Their platform also covers more affordable housing, increased safety, and plans to boost tourism through increased culture and exhibitions.

ANO offers free public transit and reduced fees

The lead candidate for the political movement ANO is economist Patrik Nacher, who is currently a member of the Chamber of Deputies. ANO's platform according to Nacher is to make life more affordable in Prague. This would include free public transport; reduced fees for waste collection, water, and sewerage; and a special energy tariff.

In terms of infrastructure, he mentioned taking care of the city's housing projects and parks. He also wants to increase the presence of police on Prague streets.

“The next four years will not be about building castles in the air or a philharmonic hall, painting blind cycle lanes, or fighting over drinking in public in Prague. The next four years will be a struggle to preserve the standard of living of Prague's single parents, families with small children, the elderly, and our children,” he said in the introduction to his platform.

STAN floats non-stop metro and civil defense shelters

Although STAN is currently part of the ruling city coalition, the party has been hit with scandals that hurt its chances at the polls. Its lead candidate is Petr Hlaváček, who is currently deputy mayor.

One of his platform plans is to extend some metro service to 24 hours a day. This would mainly be in areas that have little night tram service. Long-term projects for the city would include energy independence, according to daily Metro.

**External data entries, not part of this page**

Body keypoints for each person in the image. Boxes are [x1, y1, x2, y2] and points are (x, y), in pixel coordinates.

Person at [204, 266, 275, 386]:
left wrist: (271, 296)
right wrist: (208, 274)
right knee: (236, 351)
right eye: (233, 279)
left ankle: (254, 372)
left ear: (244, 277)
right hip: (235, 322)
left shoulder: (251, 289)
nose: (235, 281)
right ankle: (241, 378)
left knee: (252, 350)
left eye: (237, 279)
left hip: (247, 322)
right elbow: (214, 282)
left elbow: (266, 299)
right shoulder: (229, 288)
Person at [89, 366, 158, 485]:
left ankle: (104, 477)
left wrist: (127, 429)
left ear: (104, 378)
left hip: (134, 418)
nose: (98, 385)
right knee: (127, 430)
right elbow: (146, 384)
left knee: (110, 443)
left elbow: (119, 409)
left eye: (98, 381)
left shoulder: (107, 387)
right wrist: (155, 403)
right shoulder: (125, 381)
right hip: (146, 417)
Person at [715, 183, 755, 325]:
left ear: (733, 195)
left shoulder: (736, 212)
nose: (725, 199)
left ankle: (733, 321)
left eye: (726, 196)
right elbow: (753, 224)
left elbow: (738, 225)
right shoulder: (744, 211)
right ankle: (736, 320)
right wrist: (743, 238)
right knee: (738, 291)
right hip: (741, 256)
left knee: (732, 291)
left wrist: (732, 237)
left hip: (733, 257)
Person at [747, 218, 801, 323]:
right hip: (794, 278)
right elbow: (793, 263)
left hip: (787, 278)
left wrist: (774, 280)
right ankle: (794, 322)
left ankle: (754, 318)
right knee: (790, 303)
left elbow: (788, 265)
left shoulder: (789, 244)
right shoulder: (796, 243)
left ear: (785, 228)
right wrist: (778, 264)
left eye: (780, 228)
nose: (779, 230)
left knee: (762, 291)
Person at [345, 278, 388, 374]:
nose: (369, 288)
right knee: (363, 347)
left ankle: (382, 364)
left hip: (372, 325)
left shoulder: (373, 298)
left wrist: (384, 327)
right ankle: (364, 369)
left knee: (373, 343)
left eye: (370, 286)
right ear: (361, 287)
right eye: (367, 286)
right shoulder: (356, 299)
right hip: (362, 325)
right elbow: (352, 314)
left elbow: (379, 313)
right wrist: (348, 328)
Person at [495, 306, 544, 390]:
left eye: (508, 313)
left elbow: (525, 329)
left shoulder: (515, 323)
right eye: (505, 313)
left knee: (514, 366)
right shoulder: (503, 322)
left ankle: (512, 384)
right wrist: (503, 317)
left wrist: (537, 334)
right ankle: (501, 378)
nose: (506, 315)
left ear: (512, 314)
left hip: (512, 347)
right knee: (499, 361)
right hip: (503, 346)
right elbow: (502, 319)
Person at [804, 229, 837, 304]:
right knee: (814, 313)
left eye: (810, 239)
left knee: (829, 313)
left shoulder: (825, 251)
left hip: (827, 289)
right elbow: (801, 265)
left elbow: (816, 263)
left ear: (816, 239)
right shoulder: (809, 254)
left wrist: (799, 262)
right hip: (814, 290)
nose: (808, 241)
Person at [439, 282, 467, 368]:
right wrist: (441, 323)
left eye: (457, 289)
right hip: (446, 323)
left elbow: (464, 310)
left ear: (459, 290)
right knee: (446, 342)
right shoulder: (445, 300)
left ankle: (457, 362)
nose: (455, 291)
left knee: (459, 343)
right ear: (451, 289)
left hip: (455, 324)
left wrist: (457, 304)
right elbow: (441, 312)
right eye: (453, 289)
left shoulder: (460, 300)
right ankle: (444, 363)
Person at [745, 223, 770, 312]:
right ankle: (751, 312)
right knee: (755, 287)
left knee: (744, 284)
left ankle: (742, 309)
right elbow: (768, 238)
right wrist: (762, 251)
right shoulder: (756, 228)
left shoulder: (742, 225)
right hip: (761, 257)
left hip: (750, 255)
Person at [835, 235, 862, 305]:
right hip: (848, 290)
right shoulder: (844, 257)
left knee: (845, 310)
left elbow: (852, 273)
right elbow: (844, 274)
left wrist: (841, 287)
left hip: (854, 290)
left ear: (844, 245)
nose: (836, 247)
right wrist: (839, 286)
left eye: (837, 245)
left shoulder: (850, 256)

The party also plans to build more parks, create an urban tree canopy, open up more natural swimming areas, and increase flood defenses. 

Among the ideas on the STAN election website is a ban on door-to-door selling, as this is both an annoyance and has been linked to burglaries. Another safety point would be the restoration of civil defense shelters that were “rented in previous years and used for purposes other than the protection of the population.”

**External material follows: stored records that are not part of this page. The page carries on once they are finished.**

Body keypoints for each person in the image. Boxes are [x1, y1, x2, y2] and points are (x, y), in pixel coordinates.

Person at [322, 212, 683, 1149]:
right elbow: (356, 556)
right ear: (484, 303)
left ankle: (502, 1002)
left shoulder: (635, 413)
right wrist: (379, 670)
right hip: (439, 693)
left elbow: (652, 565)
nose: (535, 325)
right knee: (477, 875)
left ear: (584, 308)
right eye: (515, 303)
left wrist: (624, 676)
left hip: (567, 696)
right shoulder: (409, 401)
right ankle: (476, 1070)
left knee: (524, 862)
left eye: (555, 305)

Praha sobě wants to continue expansion of transit, culture

The last party that has a significant chance in the elections is Praha sobě, with Prague 7 Mayor Jan Čižinský and City Councilor Hana Třeštíková as its top candidates. Their platform includes more barrier-free trams, more tram lines, electric buses, and improved public transit stops. Many of these programs are already underway, as Praha sobě member Adam Scheinherr has been the deputy mayor in charge of transit.

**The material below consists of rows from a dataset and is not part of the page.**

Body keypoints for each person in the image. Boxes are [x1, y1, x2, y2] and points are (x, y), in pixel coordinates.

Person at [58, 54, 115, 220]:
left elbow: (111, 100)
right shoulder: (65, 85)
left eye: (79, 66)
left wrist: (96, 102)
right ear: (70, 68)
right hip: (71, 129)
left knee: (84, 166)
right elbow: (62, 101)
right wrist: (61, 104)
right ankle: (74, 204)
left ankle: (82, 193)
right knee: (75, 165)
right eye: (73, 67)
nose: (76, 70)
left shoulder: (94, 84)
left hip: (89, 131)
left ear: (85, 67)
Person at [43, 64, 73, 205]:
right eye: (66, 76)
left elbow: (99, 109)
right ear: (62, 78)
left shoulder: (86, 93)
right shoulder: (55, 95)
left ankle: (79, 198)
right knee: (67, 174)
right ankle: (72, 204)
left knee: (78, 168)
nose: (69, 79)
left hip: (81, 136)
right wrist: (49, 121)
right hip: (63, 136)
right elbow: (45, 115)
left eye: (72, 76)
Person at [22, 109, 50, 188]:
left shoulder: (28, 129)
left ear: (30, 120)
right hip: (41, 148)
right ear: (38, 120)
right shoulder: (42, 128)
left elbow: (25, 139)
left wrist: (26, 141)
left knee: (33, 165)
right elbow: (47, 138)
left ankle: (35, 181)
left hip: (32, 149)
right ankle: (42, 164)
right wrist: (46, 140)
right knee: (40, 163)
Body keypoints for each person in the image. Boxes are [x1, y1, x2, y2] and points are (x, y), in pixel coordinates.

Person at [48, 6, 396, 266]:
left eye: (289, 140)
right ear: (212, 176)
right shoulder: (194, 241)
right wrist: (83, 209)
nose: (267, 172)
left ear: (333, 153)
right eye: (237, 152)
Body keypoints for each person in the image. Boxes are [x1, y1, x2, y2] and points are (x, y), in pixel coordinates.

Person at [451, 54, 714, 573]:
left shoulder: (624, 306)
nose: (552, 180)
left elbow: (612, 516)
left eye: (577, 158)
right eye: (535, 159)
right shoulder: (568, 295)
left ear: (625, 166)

STAN supports the building of the new philharmonic hall as well as events at the local level. They also plan to have cultural events to help integrate foreigners into Prague life.

Praha sobě's plans to work on improving public spaces. Among their unique ideas is expanding the number of publicly accessible toilets and the number of drinking fountains in parks, according to their plan for the future of the city.